[To do]: Print out the data below in full and exactly, skipping the pictures.

[Records provided]:
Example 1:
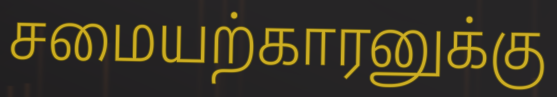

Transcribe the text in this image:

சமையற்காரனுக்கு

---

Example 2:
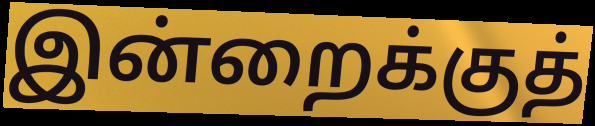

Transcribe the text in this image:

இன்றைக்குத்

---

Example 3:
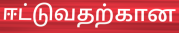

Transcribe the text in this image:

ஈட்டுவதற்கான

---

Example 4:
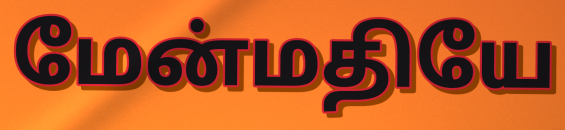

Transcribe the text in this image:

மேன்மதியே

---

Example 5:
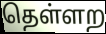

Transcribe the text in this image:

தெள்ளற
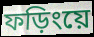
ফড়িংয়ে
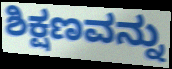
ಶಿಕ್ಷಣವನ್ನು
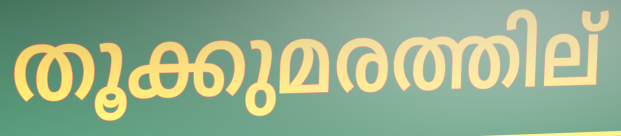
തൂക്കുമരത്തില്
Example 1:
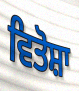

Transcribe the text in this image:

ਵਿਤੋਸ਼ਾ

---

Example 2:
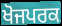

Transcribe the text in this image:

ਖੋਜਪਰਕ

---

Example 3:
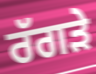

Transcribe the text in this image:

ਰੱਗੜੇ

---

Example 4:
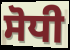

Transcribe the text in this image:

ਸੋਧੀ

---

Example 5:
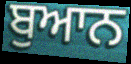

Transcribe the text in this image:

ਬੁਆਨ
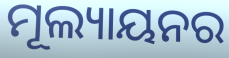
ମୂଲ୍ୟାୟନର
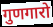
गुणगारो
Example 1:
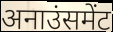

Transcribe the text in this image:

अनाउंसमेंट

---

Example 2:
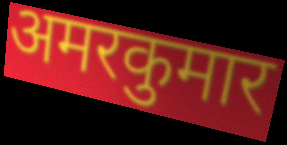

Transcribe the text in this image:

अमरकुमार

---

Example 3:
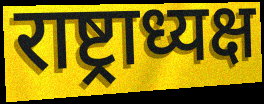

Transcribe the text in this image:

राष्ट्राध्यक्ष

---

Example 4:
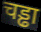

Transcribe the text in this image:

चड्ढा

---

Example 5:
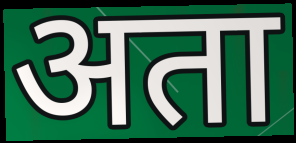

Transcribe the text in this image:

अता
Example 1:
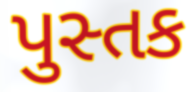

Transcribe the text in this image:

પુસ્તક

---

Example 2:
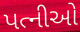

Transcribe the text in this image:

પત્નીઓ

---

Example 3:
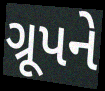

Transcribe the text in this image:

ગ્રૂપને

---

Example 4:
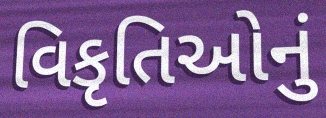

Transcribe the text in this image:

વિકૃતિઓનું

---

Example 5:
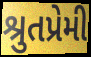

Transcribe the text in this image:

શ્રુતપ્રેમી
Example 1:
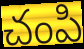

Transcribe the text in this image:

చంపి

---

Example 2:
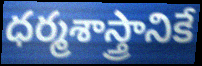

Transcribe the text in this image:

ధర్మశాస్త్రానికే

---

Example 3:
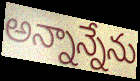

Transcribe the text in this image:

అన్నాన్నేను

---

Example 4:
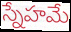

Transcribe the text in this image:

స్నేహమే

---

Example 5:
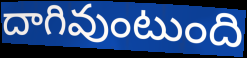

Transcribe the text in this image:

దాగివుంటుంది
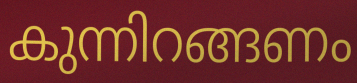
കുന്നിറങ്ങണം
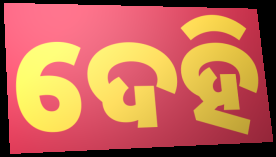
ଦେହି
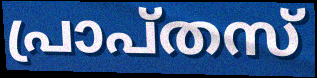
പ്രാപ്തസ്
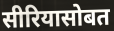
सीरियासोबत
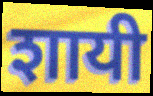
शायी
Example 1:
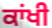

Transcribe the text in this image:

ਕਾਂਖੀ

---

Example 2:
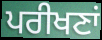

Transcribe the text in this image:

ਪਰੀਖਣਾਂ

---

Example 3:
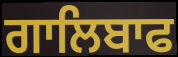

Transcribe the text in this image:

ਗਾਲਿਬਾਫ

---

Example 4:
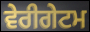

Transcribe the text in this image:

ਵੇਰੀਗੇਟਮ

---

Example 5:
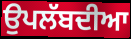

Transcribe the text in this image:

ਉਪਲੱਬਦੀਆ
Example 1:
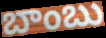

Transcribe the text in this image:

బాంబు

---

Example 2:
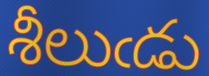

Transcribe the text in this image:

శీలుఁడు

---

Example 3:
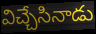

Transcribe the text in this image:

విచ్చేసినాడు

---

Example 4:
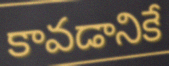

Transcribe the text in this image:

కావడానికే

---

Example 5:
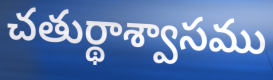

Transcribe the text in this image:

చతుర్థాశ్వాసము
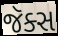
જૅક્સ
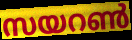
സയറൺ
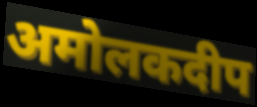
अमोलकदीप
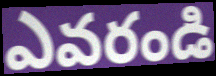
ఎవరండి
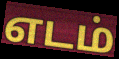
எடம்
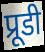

[Exercise response]:
Example 1:

Transcribe the text in this image:

சமையற்காரனுக்கு

---

Example 2:

Transcribe the text in this image:

இன்றைக்குத்

---

Example 3:

Transcribe the text in this image:

ஈட்டுவதற்கான

---

Example 4:

Transcribe the text in this image:

மேன்மதியே

---

Example 5:

Transcribe the text in this image:

தெள்ளற
ফড়িংয়ে
ಶಿಕ್ಷಣವನ್ನು
തൂക്കുമരത്തില്
Example 1:

Transcribe the text in this image:

ਵਿਤੋਸ਼ਾ

---

Example 2:

Transcribe the text in this image:

ਖੋਜਪਰਕ

---

Example 3:

Transcribe the text in this image:

ਰੱਗੜੇ

---

Example 4:

Transcribe the text in this image:

ਸੋਧੀ

---

Example 5:

Transcribe the text in this image:

ਬੁਆਨ
ମୂଲ୍ୟାୟନର
गुणगारो
Example 1:

Transcribe the text in this image:

अनाउंसमेंट

---

Example 2:

Transcribe the text in this image:

अमरकुमार

---

Example 3:

Transcribe the text in this image:

राष्ट्राध्यक्ष

---

Example 4:

Transcribe the text in this image:

चड्ढा

---

Example 5:

Transcribe the text in this image:

अता
Example 1:

Transcribe the text in this image:

પુસ્તક

---

Example 2:

Transcribe the text in this image:

પત્નીઓ

---

Example 3:

Transcribe the text in this image:

ગ્રૂપને

---

Example 4:

Transcribe the text in this image:

વિકૃતિઓનું

---

Example 5:

Transcribe the text in this image:

શ્રુતપ્રેમી
Example 1:

Transcribe the text in this image:

చంపి

---

Example 2:

Transcribe the text in this image:

ధర్మశాస్త్రానికే

---

Example 3:

Transcribe the text in this image:

అన్నాన్నేను

---

Example 4:

Transcribe the text in this image:

స్నేహమే

---

Example 5:

Transcribe the text in this image:

దాగివుంటుంది
കുന്നിറങ്ങണം
ଦେହି
പ്രാപ്തസ്
सीरियासोबत
शायी
Example 1:

Transcribe the text in this image:

ਕਾਂਖੀ

---

Example 2:

Transcribe the text in this image:

ਪਰੀਖਣਾਂ

---

Example 3:

Transcribe the text in this image:

ਗਾਲਿਬਾਫ

---

Example 4:

Transcribe the text in this image:

ਵੇਰੀਗੇਟਮ

---

Example 5:

Transcribe the text in this image:

ਉਪਲੱਬਦੀਆ
Example 1:

Transcribe the text in this image:

బాంబు

---

Example 2:

Transcribe the text in this image:

శీలుఁడు

---

Example 3:

Transcribe the text in this image:

విచ్చేసినాడు

---

Example 4:

Transcribe the text in this image:

కావడానికే

---

Example 5:

Transcribe the text in this image:

చతుర్థాశ్వాసము
જૅક્સ
സയറൺ
अमोलकदीप
ఎవరండి
எடம்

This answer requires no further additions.